In an adjacent room filled with sandbags, tools and supplies for rebar and drywall, Ian Chase, Building Futures training director, prepared to welcome a new wave of students. Chase said the program’s five-week training course balances skills training and strength training. Sometimes Chase students turn over tractor-sized tires, wield hammers, and engage in timed measuring drills, which will condition them for the physically demanding job ahead. Other times, they work on longer-term projects that mirror the work they’ll be doing on actual construction sites: building a rebar mat for a bridge or building, insulating, wiring, and painting walls. desks.
It was in this room that Andrew Ortiz, a recent graduate of Building Futures, discovered his favorite specialty: recording.
“I didn’t even know people could get jobs as sparklers,” Ortiz admitted. But after five weeks of working in several specialties, he discovered that he mostly enjoyed preparing unfinished drywall for painting, covering the edges of walls with masking tape and later putting the finishing touches on a job. paint.

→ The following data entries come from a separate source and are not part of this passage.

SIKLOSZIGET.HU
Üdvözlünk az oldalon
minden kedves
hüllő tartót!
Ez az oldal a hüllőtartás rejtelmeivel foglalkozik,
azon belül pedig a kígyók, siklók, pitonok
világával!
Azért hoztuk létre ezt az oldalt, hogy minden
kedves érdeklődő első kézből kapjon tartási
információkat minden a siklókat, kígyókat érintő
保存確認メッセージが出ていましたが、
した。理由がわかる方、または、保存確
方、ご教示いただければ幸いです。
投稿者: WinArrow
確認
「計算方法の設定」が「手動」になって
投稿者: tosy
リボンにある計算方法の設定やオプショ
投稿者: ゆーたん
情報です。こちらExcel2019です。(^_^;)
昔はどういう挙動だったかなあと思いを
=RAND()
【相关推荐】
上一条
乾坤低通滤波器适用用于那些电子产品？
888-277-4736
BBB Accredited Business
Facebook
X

Before Building Futures, Ortiz laid the foundation for a concrete house for a private contractor and faced the same job security issues as Domenech. Joining the Building Futures training program, he realized, would allow him to learn a variety of trades at no cost to him, which would eventually bring him better job security, higher wages and good benefits. social.

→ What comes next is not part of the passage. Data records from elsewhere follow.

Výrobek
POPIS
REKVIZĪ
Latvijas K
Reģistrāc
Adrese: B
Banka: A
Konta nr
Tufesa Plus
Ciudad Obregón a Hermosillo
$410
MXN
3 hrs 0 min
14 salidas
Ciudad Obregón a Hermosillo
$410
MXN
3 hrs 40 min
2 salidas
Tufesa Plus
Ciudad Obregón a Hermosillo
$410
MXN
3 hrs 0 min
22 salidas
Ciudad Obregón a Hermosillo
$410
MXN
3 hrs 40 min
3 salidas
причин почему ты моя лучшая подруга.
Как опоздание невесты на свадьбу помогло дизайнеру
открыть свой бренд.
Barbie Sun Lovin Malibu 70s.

“I was looking for a career path,” he said. “I joined this program because it will help me get a union job in a respected industry. »

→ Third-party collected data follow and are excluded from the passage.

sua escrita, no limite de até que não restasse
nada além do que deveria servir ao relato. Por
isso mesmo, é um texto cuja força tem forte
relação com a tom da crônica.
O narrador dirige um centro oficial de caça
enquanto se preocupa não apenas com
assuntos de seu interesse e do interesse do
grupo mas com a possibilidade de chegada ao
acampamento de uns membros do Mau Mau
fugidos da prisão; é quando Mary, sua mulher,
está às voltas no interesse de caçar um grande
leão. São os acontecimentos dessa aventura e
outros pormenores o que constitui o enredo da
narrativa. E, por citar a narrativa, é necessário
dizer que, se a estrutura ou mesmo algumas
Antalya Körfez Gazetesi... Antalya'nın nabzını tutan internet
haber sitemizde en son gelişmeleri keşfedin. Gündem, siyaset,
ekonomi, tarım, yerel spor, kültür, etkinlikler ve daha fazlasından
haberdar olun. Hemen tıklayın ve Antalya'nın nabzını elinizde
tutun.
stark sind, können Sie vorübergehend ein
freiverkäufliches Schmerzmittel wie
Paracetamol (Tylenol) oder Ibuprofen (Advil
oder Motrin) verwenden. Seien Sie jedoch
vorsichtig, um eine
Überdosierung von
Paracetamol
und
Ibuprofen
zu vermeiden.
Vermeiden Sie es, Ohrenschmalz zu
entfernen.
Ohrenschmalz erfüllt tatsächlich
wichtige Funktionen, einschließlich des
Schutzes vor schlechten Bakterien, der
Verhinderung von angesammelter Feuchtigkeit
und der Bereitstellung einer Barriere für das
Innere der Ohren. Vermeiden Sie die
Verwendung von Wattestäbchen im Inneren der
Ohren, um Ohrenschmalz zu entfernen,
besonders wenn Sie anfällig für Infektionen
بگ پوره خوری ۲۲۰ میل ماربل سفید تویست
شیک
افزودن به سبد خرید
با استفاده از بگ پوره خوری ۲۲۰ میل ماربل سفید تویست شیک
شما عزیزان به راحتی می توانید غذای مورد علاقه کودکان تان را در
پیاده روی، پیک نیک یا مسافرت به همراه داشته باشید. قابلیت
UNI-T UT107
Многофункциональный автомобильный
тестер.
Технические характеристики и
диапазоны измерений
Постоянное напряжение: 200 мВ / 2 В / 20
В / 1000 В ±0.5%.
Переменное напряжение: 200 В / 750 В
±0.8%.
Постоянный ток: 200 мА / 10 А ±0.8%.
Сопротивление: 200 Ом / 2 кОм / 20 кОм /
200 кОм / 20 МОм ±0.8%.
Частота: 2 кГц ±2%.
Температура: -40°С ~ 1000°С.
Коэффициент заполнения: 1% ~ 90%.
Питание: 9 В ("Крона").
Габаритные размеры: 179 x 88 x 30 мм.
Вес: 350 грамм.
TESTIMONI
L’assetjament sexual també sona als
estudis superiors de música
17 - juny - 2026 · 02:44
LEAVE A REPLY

Ortiz now works as an apprentice at PAC; in less than a year, he will become a journeyman and join his local painters’ union.
Chase said the program’s impact can extend far beyond the new skills acquired during an apprenticeship, as participants create careers that make a meaningful difference in their lives outside of work.
“A lot of people who come here looking for a shot might not even have much interest in building, might not even have played with Legos as kids – but they struggle to make ends meet, or they’re looking to do more with their lives,” Chase said. “What we’re able to get across to them here can be really transformative. We have graduates who are now leading their own projects, immersing themselves in local politics, buying their first home or even a second home. I don’t think we really anticipated any of this.